By Dennis Crouch
Although unwilling to confirm that the PTO will be cutting its budget, a Commerce Department spokesperson has told me that: “The [USPTO] is continuing its efforts to develop a sequestration plan—this plan is a work in progress and details are still forthcoming.” Reading between the lines, the answer is: yes, the PTO will be cutting its spending and turning-over user-fees to the treasury rather than using that money to examine patents or trademarks.
Update – Following the comments from the Commerce Department, PTO Director Rea distributed a message to employees that the agency is facing “substantial budgetary uncertainty” and is “working to identify potential savings and projects that could be deferred in a way that minimizes the impact to our mission and our employees.”
In her email, Director Rea makes clear that the under sequestration, the PTO will be unable to use a “significant” amount of user fees and those fees will instead be returned to the US treasury. In the past, this has been known as “fee diversion.”
The action plan is to first cut all non-examination related spending and then determine whether further spending cuts are necessary.
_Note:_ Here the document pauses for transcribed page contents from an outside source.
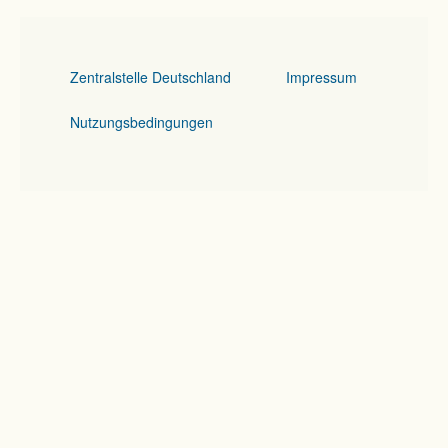
Zentralstelle Deutschland
Impressum
Nutzungsbedingungen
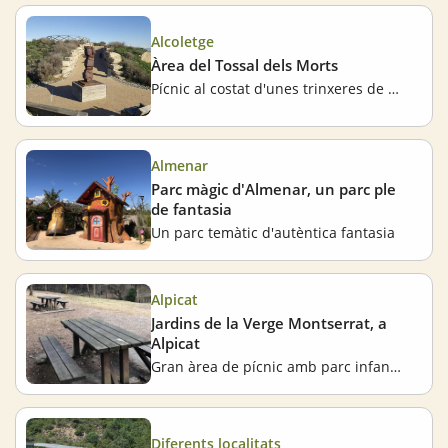
Alcoletge
Àrea del Tossal dels Morts
Pícnic al costat d'unes trinxeres de la Guerra Civil
Almenar
Parc màgic d'Almenar, un parc ple
de fantasia
Un parc temàtic d'autèntica fantasia
Alpicat
Jardins de la Verge Montserrat, a
Alpicat
Gran àrea de pícnic amb parc infantil
Diferents localitats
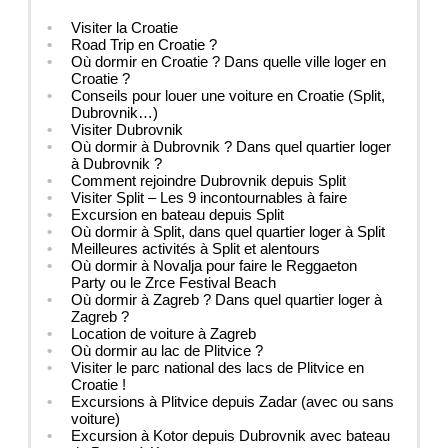
Visiter la Croatie
Road Trip en Croatie ?
Où dormir en Croatie ? Dans quelle ville loger en
Croatie ?
Conseils pour louer une voiture en Croatie (Split,
Dubrovnik…)
Visiter Dubrovnik
Où dormir à Dubrovnik ? Dans quel quartier loger
à Dubrovnik ?
Comment rejoindre Dubrovnik depuis Split
Visiter Split – Les 9 incontournables à faire
Excursion en bateau depuis Split
Où dormir à Split, dans quel quartier loger à Split
Meilleures activités à Split et alentours
Où dormir à Novalja pour faire le Reggaeton
Party ou le Zrce Festival Beach
Où dormir à Zagreb ? Dans quel quartier loger à
Zagreb ?
Location de voiture à Zagreb
Où dormir au lac de Plitvice ?
Visiter le parc national des lacs de Plitvice en
Croatie !
Excursions à Plitvice depuis Zadar (avec ou sans
voiture)
Excursion à Kotor depuis Dubrovnik avec bateau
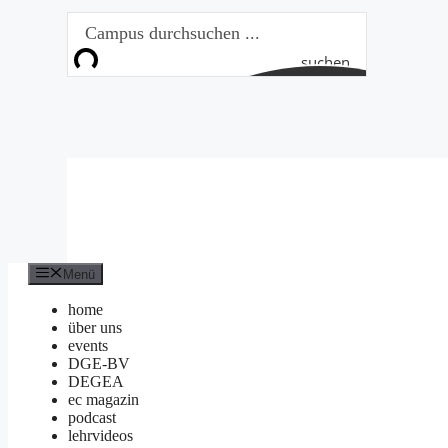
Zum
Inhalt
springen
suchen
Menü
home
über uns
events
DGE-BV
DEGEA
ec magazin
podcast
lehrvideos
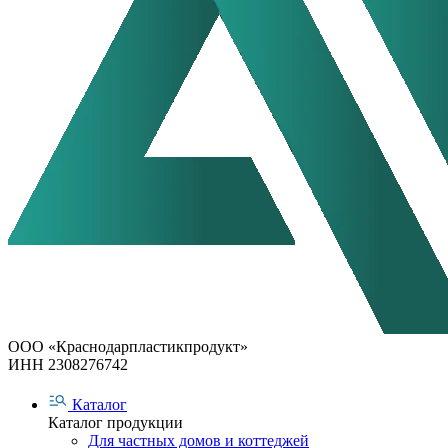
ООО «Краснодарпластикпродукт»
ИНН 2308276742
Каталог
Каталог продукции
Для частных домов и коттеджей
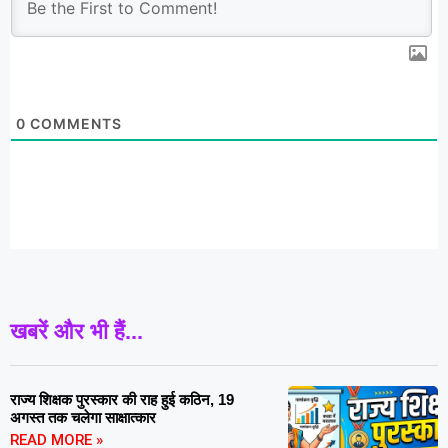
0
COMMENTS
खबरें और भी हैं...
राज्य शिक्षक पुरस्कार की राह हुई कठिन, 19
अगस्त तक चलेगा साक्षात्कार
READ MORE »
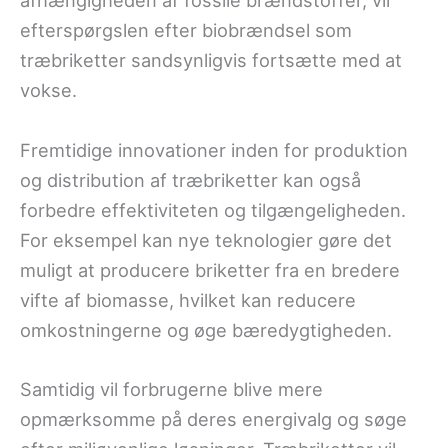
afhængigheden af fossile brændstoffer, vil
efterspørgslen efter biobrændsel som
træbriketter sandsynligvis fortsætte med at
vokse.
Fremtidige innovationer inden for produktion
og distribution af træbriketter kan også
forbedre effektiviteten og tilgængeligheden.
For eksempel kan nye teknologier gøre det
muligt at producere briketter fra en bredere
vifte af biomasse, hvilket kan reducere
omkostningerne og øge bæredygtigheden.
Samtidig vil forbrugerne blive mere
opmærksomme på deres energivalg og søge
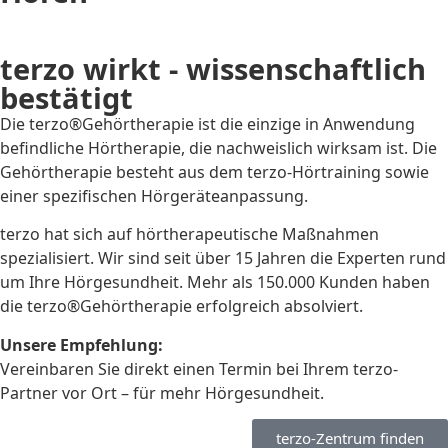
terzo wirkt - wissenschaftlich
bestätigt
Die terzo®Gehörtherapie ist die einzige in Anwendung
befindliche Hörtherapie, die nachweislich wirksam ist. Die
Gehörtherapie besteht aus dem terzo-Hörtraining sowie
einer spezifischen Hörgeräteanpassung.
terzo hat sich auf hörtherapeutische Maßnahmen
spezialisiert. Wir sind seit über 15 Jahren die Experten rund
um Ihre Hörgesundheit. Mehr als 150.000 Kunden haben
die terzo®Gehörtherapie erfolgreich absolviert.
Unsere Empfehlung:
Vereinbaren Sie direkt einen Termin bei Ihrem terzo-
Partner vor Ort – für mehr Hörgesundheit.
terzo-Zentrum finden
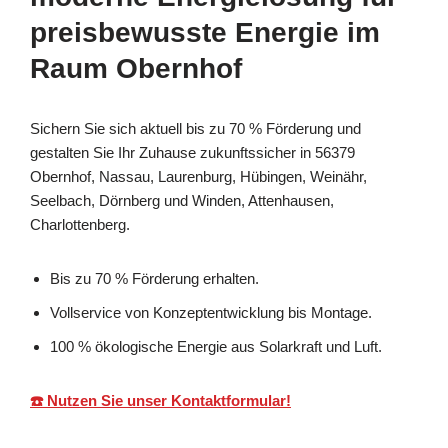
preisbewusste Energie im
Raum Obernhof
Sichern Sie sich aktuell bis zu 70 % Förderung und
gestalten Sie Ihr Zuhause zukunftssicher in 56379
Obernhof, Nassau, Laurenburg, Hübingen, Weinähr,
Seelbach, Dörnberg und Winden, Attenhausen,
Charlottenberg.
Bis zu 70 % Förderung erhalten.
Vollservice von Konzeptentwicklung bis Montage.
100 % ökologische Energie aus Solarkraft und Luft.
☎️ Nutzen Sie unser Kontaktformular!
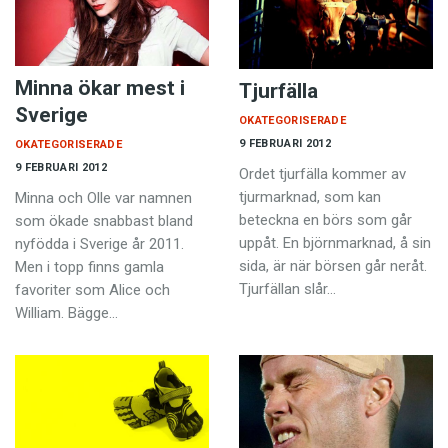
Minna ökar mest i
Tjurfälla
Sverige
OKATEGORISERADE
9 FEBRUARI 2012
OKATEGORISERADE
9 FEBRUARI 2012
Ordet tjurfälla kommer av
tjurmarknad, som kan
Minna och Olle var namnen
beteckna en börs som går
som ökade snabbast bland
uppåt. En björnmarknad, å sin
nyfödda i Sverige år 2011.
sida, är när börsen går neråt.
Men i topp finns gamla
Tjurfällan slår…
favoriter som Alice och
William. Bägge…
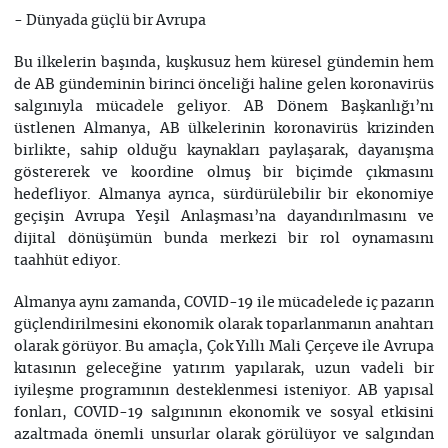
- Dünyada güçlü bir Avrupa
Bu ilkelerin başında, kuşkusuz hem küresel gündemin hem
de AB gündeminin birinci önceliği haline gelen koronavirüs
salgınıyla mücadele geliyor. AB Dönem Başkanlığı’nı
üstlenen Almanya, AB ülkelerinin koronavirüs krizinden
birlikte, sahip olduğu kaynakları paylaşarak, dayanışma
göstererek ve koordine olmuş bir biçimde çıkmasını
hedefliyor. Almanya ayrıca, sürdürülebilir bir ekonomiye
geçişin Avrupa Yeşil Anlaşması’na dayandırılmasını ve
dijital dönüşümün bunda merkezi bir rol oynamasını
taahhüt ediyor.
Almanya aynı zamanda, COVID-19 ile mücadelede iç pazarın
güçlendirilmesini ekonomik olarak toparlanmanın anahtarı
olarak görüyor. Bu amaçla, Çok Yıllı Mali Çerçeve ile Avrupa
kıtasının geleceğine yatırım yapılarak, uzun vadeli bir
iyileşme programının desteklenmesi isteniyor. AB yapısal
fonları, COVID-19 salgınının ekonomik ve sosyal etkisini
azaltmada önemli unsurlar olarak görülüyor ve salgından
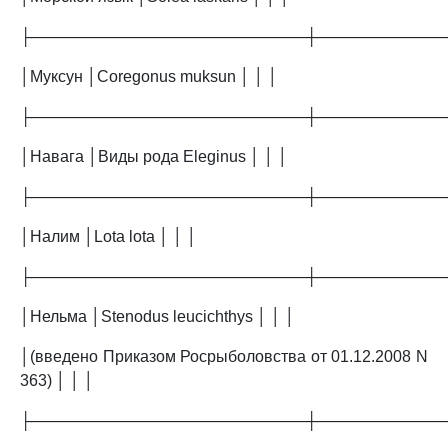
├─────────────────────────┼───────────
│Муксун │Coregonus muksun │ │ │
├─────────────────────────┼───────────
│Навага │Виды рода Eleginus │ │ │
├─────────────────────────┼───────────
│Налим │Lota lota │ │ │
├─────────────────────────┼───────────
│Нельма │Stenodus leucichthys │ │ │
│(введено Приказом Росрыболовства от 01.12.2008 N
363) │ │ │
├─────────────────────────┼───────────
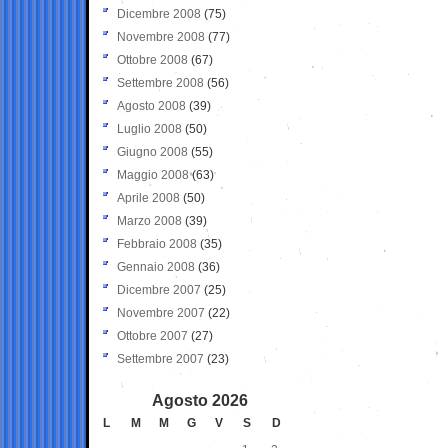
Dicembre 2008
(75)
Novembre 2008
(77)
Ottobre 2008
(67)
Settembre 2008
(56)
Agosto 2008
(39)
Luglio 2008
(50)
Giugno 2008
(55)
Maggio 2008
(63)
Aprile 2008
(50)
Marzo 2008
(39)
Febbraio 2008
(35)
Gennaio 2008
(36)
Dicembre 2007
(25)
Novembre 2007
(22)
Ottobre 2007
(27)
Settembre 2007
(23)
Agosto 2026
L
M
M
G
V
S
D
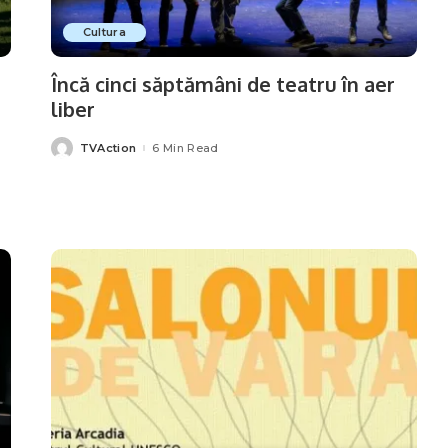
Cultura
Încă cinci săptămâni de teatru în aer
liber
TVAction
6 Min Read
Posted
by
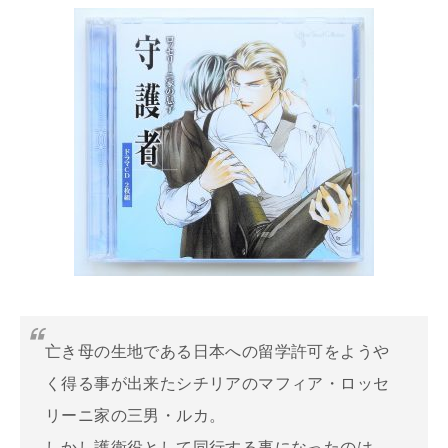
亡き母の生地である日本への留学許可をようや
く得る事が出来たシチリアのマフィア・ロッセ
リーニ家の三男・ルカ。
しかし護衛役として同行する事になったのは、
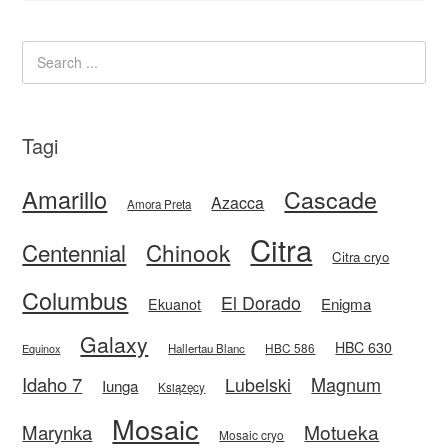
Tagi
Amarillo
Cascade
Azacca
Amora Preta
Citra
Centennial
Chinook
Citra cryo
Columbus
El Dorado
Enigma
Ekuanot
Galaxy
HBC 630
HBC 586
Equinox
Hallertau Blanc
Idaho 7
Magnum
Lubelski
Iunga
Książęcy
Mosaic
Motueka
Marynka
Mosaic cryo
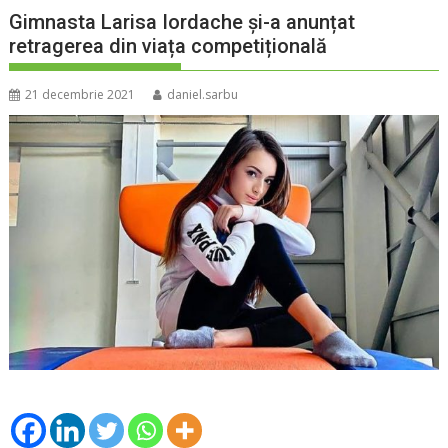
Gimnasta Larisa Iordache și-a anunțat
retragerea din viața competițională
21 decembrie 2021
daniel.sarbu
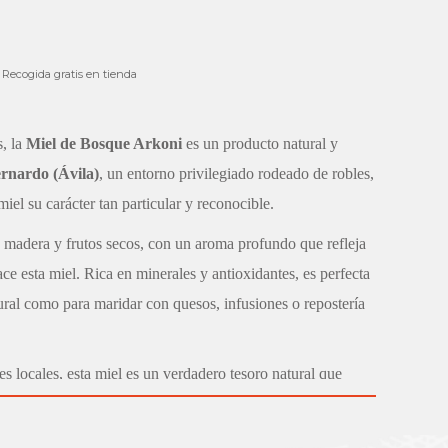
Recogida gratis en tienda
, la
Miel de Bosque Arkoni
es un producto natural y
rnardo (Ávila)
, un entorno privilegiado rodeado de robles,
iel su carácter tan particular y reconocible.
e madera y frutos secos, con un aroma profundo que refleja
ce esta miel. Rica en minerales y antioxidantes, es perfecta
ural como para maridar con quesos, infusiones o repostería
 locales, esta miel es un verdadero tesoro natural que
iedades de la colmena. Presentación en tarro de cristal,
ra mantener intacta su calidad. Tradición, naturaleza y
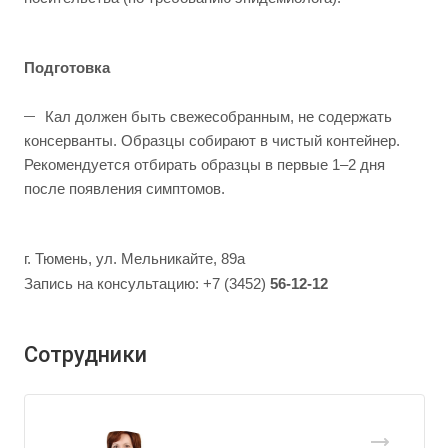
Подготовка
Кал должен быть свежесобранным, не содержать
консерванты. Образцы собирают в чистый контейнер.
Рекомендуется отбирать образцы в первые 1–2 дня
после появления симптомов.
г. Тюмень, ул. Мельникайте, 89а
Запись на консультацию: +7 (3452)
56-12-12
Сотрудники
In light of these factors and the substantial budgetary uncertainty the agency now faces, it is essential that we act now to further reduce spending. I have thus asked the management team to come together to identify immediate and significant spending reductions for the remainder of FY 2013 with a focus on minimizing the impact to our mission and our employees. The management team is taking immediate measures to limit all expenditures, including but not restricted to most hiring, travel, training, and IT modernization projects. (Your managers may even be reaching out to you for ideas on cost savings measures.)
One thing to remember in all of this is that the USPTO budget has increased sharply over the past three years. FY2010 budget was two billion dollars while the FY2013 budget was almost three billion dollars. The sequester reduction is rather minuscule compared to the size of this increase.